Citing the RBA’s Financial Stability Review published in October last year, Ms Owen said the current cohort of fixed-rate borrowers have a similar income to variable rate holders, which means that they should be able to save the same way variable borrowers have done.

“Borrowers that rolled onto variable rates quickly transferred large savings into offset and redraw accounts. This suggests that fixed-rate borrowers have also been stowing money away, even if they haven’t had the offset and redraw facilities to put those savings into,” she said.

3. What comes up, must go down… even mortgage rates.

While there are chances of further rate rises, their economic impacts might ultimately lead to a change in tone as the year progresses.

In fact, some economists are predicting the cash rate to start easing again later this year.

“Borrowers may be better positioned to seek a lower interest rate as the cash rate passes a peak, which some believe could be as soon as late 2023,” Ms Owen said.

“This means while increased variable rates could create tough conditions for households in the short term, the steep hike in interest repayments will not be for the entire life of the loan.”

Furthermore, refinancing is at the highest levels, which means that banks are more incentivised to provide attractive offers to stay competitive.

4. Most markets are able to retain high equity.

While the rate rises increases the risk of households falling into arears, the substantial gains in house prices over the past few years would mean that only a small share of borrowers might not be able to pay off their debt with the sale of their home.

CoreLogic Figures show that while the decline in housing markets from respective peaks are varied, only around 2.9% of suburbs across the country have seen home values fall more than 20%.

“Large deposits also help to strengthen the equity position of mortgage holders,” Ms Owen said.

“Around 0.5% of home loans were in negative equity amid current price falls. If home values were to fall a further 10%, the RBA estimates the rate of loans in negative equity would only rise to around 1%.”

5. It will take time to see an impact.

Despite all these seemingly positive signs, however, it is still crucial to know the ongoing risks given the lagging impacts of the rate rises.

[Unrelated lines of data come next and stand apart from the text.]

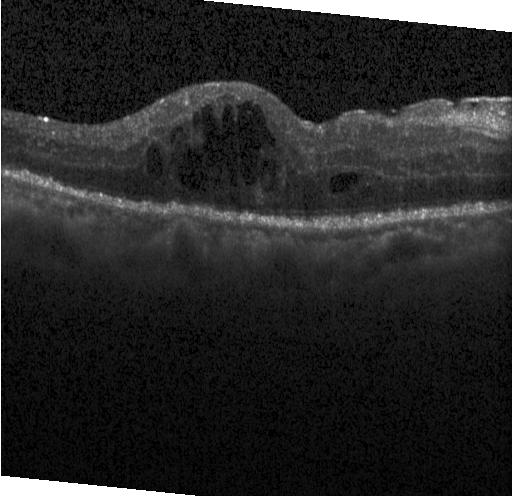

Diagnosis: diabetic macular edema.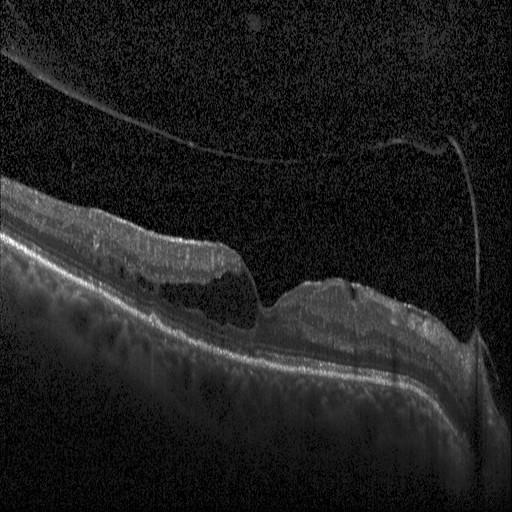

Diagnosis: diabetic macular edema.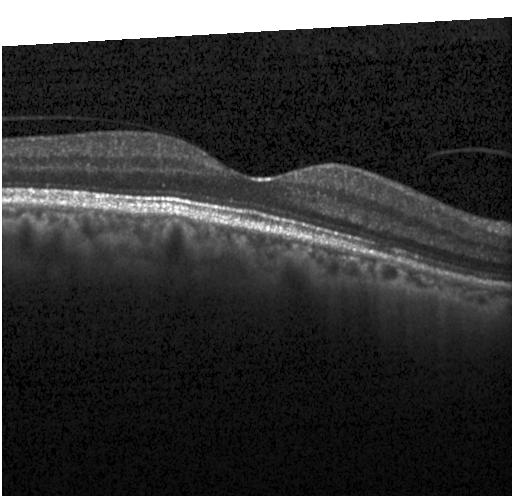
No choroidal neovascularization, no diabetic macular edema, and no drusen.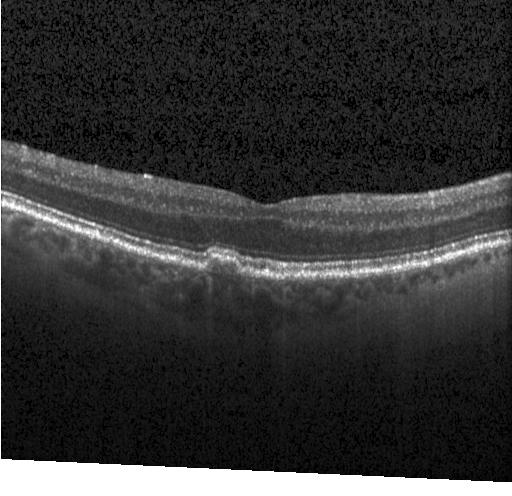

Heidelberg Spectralis; SD-OCT; retinal OCT cross-section
OCT finding: drusen.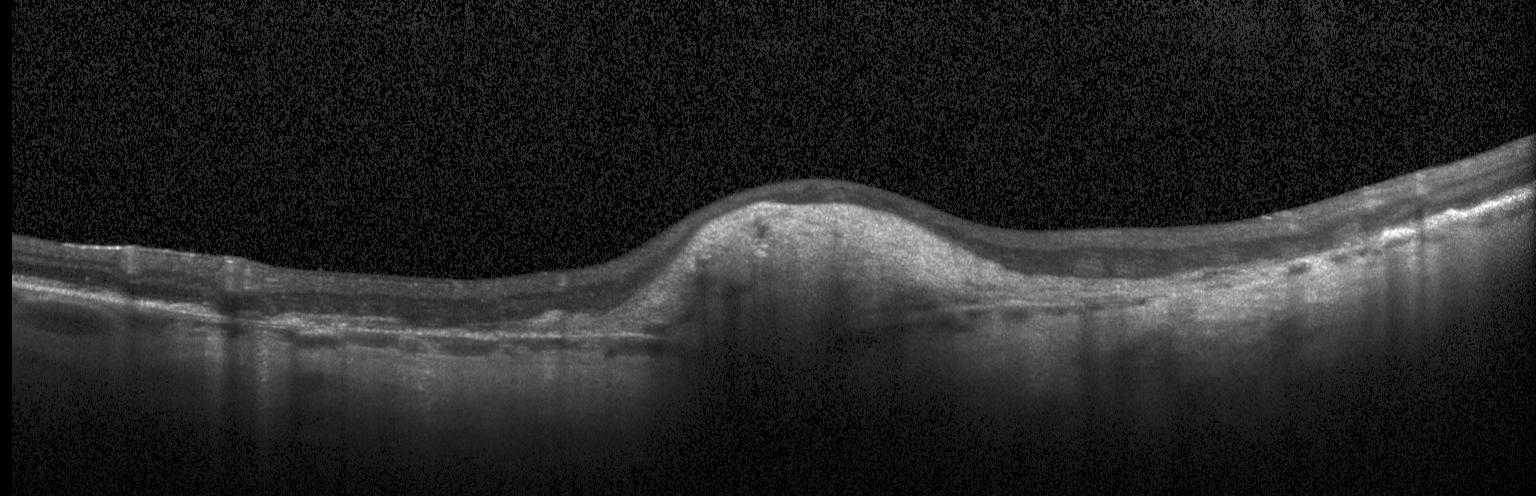 Heidelberg Spectralis OCT system · spectral-domain OCT · centered on the fovea · retinal OCT B-scan.
CNV.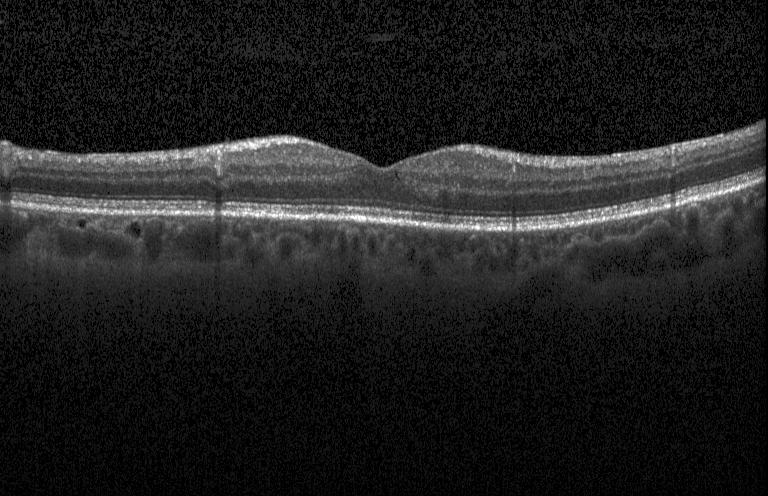

Optical coherence tomography scan, Heidelberg Spectralis, centered on the fovea.
Impression: no choroidal neovascularization, diabetic macular edema, or drusen.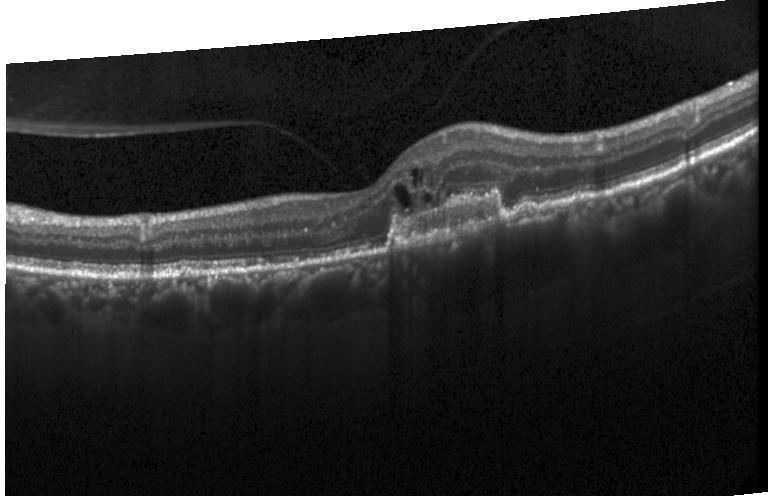

Retinal OCT cross-section — Dx: a choroidal neovascular membrane.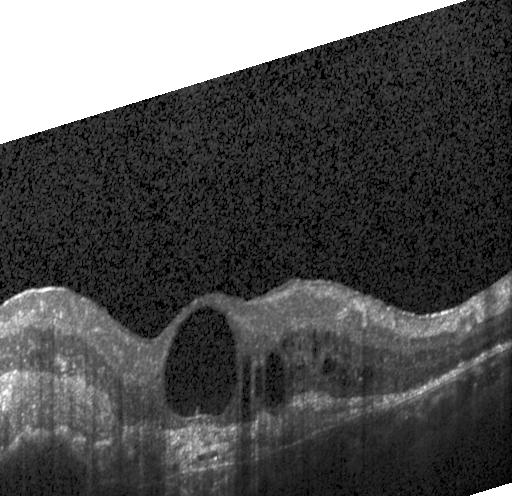 OCT line scan; Heidelberg Spectralis OCT system
Assessment: a choroidal neovascular membrane.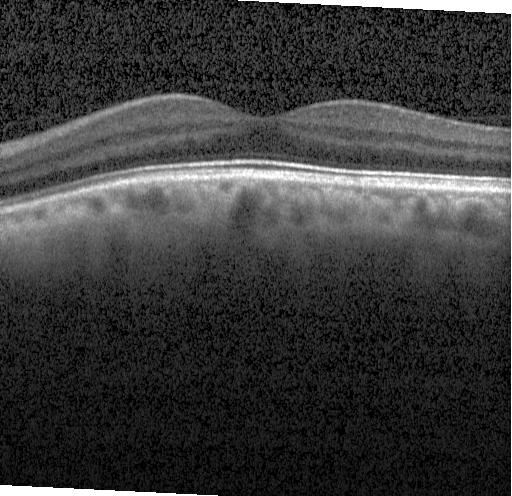
Finding: no CNV, DME, or drusen.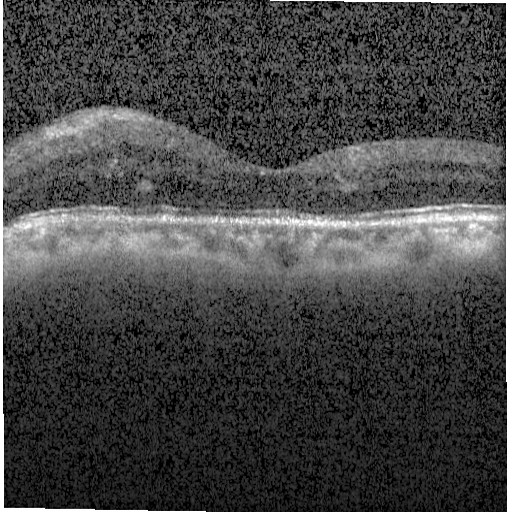

Centered on the fovea, retinal OCT cross-section, spectral-domain OCT
Impression: diabetic macular edema.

According to the latest data available from APRA, only 1% of home loans were non-performing in September — these refer to home loans that are at least 30 days past due.

“Understanding the impact of rising rates on some households is difficult, because different income cohorts and support networks will vary in their response to higher interest costs,” Ms Owen said.

“For example, some people may be able to move in with parents and rent out their home to supplement mortgage payments. People on higher incomes can also generally expend a higher portion of their income on housing.”